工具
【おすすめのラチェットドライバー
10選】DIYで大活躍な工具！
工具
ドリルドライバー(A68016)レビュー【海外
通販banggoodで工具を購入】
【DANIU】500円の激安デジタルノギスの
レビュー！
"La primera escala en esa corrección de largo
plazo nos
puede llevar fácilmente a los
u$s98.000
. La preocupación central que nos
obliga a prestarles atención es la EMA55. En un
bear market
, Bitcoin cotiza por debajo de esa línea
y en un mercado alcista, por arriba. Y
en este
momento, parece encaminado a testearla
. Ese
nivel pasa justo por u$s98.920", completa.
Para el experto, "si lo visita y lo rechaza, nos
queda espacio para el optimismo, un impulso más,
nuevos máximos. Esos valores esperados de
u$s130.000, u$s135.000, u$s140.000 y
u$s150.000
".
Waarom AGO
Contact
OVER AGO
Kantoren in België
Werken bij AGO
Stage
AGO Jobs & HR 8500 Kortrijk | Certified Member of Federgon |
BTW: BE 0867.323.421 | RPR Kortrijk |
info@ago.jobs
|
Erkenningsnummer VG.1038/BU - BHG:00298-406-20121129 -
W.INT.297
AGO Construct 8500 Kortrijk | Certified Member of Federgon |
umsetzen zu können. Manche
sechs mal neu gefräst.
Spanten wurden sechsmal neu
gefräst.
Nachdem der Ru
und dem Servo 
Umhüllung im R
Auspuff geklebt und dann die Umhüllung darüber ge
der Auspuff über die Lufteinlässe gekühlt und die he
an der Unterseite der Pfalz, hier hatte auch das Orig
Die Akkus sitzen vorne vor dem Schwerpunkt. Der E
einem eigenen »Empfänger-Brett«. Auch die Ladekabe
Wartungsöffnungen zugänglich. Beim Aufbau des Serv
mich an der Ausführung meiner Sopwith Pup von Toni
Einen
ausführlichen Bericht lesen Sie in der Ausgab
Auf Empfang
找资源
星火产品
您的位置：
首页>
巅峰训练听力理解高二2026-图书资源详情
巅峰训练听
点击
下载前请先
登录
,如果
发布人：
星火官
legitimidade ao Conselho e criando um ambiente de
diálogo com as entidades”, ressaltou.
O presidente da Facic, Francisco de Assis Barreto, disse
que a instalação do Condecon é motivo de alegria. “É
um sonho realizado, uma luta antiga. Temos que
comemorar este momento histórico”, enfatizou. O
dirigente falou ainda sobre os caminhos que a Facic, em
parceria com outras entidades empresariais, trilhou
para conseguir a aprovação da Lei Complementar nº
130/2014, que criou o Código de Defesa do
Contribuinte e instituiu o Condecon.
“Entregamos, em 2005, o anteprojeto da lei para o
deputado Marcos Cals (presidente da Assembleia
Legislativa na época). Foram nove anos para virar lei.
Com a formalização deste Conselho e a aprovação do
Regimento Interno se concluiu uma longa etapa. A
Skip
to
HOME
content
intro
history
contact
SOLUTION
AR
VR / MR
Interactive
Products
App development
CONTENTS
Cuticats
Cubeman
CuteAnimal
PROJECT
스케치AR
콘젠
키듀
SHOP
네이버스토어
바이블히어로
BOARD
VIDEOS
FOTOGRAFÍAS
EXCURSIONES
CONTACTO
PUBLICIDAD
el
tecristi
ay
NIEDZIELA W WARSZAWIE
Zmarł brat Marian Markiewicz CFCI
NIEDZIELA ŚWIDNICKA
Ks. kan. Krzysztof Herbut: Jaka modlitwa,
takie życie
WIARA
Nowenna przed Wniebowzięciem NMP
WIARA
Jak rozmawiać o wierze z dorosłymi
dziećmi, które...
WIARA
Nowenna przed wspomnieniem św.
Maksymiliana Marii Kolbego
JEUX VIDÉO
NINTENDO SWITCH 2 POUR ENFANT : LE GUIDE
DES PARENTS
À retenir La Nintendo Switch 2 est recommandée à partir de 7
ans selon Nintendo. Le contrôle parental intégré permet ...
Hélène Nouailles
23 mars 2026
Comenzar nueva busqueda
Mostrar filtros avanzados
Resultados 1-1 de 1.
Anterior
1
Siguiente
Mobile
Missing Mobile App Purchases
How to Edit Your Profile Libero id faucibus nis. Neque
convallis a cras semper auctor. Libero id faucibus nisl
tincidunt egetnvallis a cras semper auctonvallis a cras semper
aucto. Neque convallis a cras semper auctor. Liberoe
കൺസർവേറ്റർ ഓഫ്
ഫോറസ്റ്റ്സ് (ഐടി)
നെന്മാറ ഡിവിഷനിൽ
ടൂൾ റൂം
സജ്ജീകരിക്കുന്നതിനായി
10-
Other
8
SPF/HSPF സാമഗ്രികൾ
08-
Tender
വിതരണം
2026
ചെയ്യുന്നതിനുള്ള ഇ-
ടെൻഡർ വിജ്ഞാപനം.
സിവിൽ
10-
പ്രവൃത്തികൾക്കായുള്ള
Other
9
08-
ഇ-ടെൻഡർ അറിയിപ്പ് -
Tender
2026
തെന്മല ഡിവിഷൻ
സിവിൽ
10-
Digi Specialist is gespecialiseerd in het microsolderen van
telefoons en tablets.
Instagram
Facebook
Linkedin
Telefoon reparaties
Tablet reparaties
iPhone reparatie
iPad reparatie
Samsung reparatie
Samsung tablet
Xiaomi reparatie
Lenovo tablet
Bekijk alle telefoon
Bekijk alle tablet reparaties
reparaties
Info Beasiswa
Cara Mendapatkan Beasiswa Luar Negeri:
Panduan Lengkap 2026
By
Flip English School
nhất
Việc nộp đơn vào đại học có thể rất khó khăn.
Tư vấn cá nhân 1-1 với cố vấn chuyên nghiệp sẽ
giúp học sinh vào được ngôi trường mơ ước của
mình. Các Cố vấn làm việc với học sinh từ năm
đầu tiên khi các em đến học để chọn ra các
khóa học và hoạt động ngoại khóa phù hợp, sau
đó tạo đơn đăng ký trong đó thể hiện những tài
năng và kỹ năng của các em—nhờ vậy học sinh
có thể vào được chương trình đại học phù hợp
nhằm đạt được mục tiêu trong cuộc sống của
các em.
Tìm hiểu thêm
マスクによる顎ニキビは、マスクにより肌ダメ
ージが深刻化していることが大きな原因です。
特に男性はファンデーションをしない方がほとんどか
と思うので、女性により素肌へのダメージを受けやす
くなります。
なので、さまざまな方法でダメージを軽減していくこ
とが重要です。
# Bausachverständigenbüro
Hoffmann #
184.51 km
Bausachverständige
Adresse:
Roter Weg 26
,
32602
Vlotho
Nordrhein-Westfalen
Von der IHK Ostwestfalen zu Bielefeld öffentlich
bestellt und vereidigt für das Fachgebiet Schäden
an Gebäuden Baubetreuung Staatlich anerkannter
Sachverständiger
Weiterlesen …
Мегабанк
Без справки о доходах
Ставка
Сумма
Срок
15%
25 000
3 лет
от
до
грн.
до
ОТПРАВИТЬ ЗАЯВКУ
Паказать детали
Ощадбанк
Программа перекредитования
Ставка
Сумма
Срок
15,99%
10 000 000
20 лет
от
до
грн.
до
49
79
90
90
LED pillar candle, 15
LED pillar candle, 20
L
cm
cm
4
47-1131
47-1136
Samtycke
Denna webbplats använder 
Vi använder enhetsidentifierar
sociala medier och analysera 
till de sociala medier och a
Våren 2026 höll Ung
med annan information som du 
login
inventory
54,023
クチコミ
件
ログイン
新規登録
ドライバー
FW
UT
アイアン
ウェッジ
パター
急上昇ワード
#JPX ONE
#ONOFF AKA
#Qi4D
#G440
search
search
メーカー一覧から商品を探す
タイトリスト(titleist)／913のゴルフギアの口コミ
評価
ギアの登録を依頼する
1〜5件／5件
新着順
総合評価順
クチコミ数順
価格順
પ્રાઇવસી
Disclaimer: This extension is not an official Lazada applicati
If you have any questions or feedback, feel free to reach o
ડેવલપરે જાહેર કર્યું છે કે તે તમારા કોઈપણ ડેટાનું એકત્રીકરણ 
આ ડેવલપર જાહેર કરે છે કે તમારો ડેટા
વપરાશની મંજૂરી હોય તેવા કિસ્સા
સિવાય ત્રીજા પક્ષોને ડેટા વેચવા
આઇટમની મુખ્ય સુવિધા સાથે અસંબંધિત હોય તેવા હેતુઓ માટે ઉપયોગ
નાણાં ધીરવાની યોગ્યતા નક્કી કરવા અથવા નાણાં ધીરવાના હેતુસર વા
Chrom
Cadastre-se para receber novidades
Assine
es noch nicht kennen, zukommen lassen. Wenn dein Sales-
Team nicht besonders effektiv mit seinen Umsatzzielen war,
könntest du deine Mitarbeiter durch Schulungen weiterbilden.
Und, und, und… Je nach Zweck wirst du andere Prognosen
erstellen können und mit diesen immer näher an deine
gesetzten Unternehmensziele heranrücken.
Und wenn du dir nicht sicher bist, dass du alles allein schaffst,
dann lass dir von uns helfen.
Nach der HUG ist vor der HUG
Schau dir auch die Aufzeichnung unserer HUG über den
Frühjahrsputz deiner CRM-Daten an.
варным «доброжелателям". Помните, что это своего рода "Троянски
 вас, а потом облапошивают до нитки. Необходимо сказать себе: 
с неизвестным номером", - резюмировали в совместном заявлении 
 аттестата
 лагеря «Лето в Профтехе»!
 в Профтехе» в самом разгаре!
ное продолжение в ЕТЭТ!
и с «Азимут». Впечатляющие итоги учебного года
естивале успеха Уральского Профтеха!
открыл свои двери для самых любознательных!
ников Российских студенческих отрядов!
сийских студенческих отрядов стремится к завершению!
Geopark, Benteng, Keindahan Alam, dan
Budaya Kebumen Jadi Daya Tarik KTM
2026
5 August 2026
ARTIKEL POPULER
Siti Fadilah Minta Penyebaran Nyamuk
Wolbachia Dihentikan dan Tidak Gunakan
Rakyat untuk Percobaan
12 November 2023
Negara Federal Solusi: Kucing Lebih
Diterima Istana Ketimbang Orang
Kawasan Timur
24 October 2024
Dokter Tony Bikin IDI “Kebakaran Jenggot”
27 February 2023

--*--

Reproduce the lines of the entries above from the one with "Xiaomi reparatie" to the one with "Denna webbplats använder", both included, exactly and without any other line.

Solution -
Xiaomi reparatie
Lenovo tablet
Bekijk alle telefoon
Bekijk alle tablet reparaties
reparaties
Info Beasiswa
Cara Mendapatkan Beasiswa Luar Negeri:
Panduan Lengkap 2026
By
Flip English School
nhất
Việc nộp đơn vào đại học có thể rất khó khăn.
Tư vấn cá nhân 1-1 với cố vấn chuyên nghiệp sẽ
giúp học sinh vào được ngôi trường mơ ước của
mình. Các Cố vấn làm việc với học sinh từ năm
đầu tiên khi các em đến học để chọn ra các
khóa học và hoạt động ngoại khóa phù hợp, sau
đó tạo đơn đăng ký trong đó thể hiện những tài
năng và kỹ năng của các em—nhờ vậy học sinh
có thể vào được chương trình đại học phù hợp
nhằm đạt được mục tiêu trong cuộc sống của
các em.
Tìm hiểu thêm
マスクによる顎ニキビは、マスクにより肌ダメ
ージが深刻化していることが大きな原因です。
特に男性はファンデーションをしない方がほとんどか
と思うので、女性により素肌へのダメージを受けやす
くなります。
なので、さまざまな方法でダメージを軽減していくこ
とが重要です。
# Bausachverständigenbüro
Hoffmann #
184.51 km
Bausachverständige
Adresse:
Roter Weg 26
,
32602
Vlotho
Nordrhein-Westfalen
Von der IHK Ostwestfalen zu Bielefeld öffentlich
bestellt und vereidigt für das Fachgebiet Schäden
an Gebäuden Baubetreuung Staatlich anerkannter
Sachverständiger
Weiterlesen …
Мегабанк
Без справки о доходах
Ставка
Сумма
Срок
15%
25 000
3 лет
от
до
грн.
до
ОТПРАВИТЬ ЗАЯВКУ
Паказать детали
Ощадбанк
Программа перекредитования
Ставка
Сумма
Срок
15,99%
10 000 000
20 лет
от
до
грн.
до
49
79
90
90
LED pillar candle, 15
LED pillar candle, 20
L
cm
cm
4
47-1131
47-1136
Samtycke
Denna webbplats använder 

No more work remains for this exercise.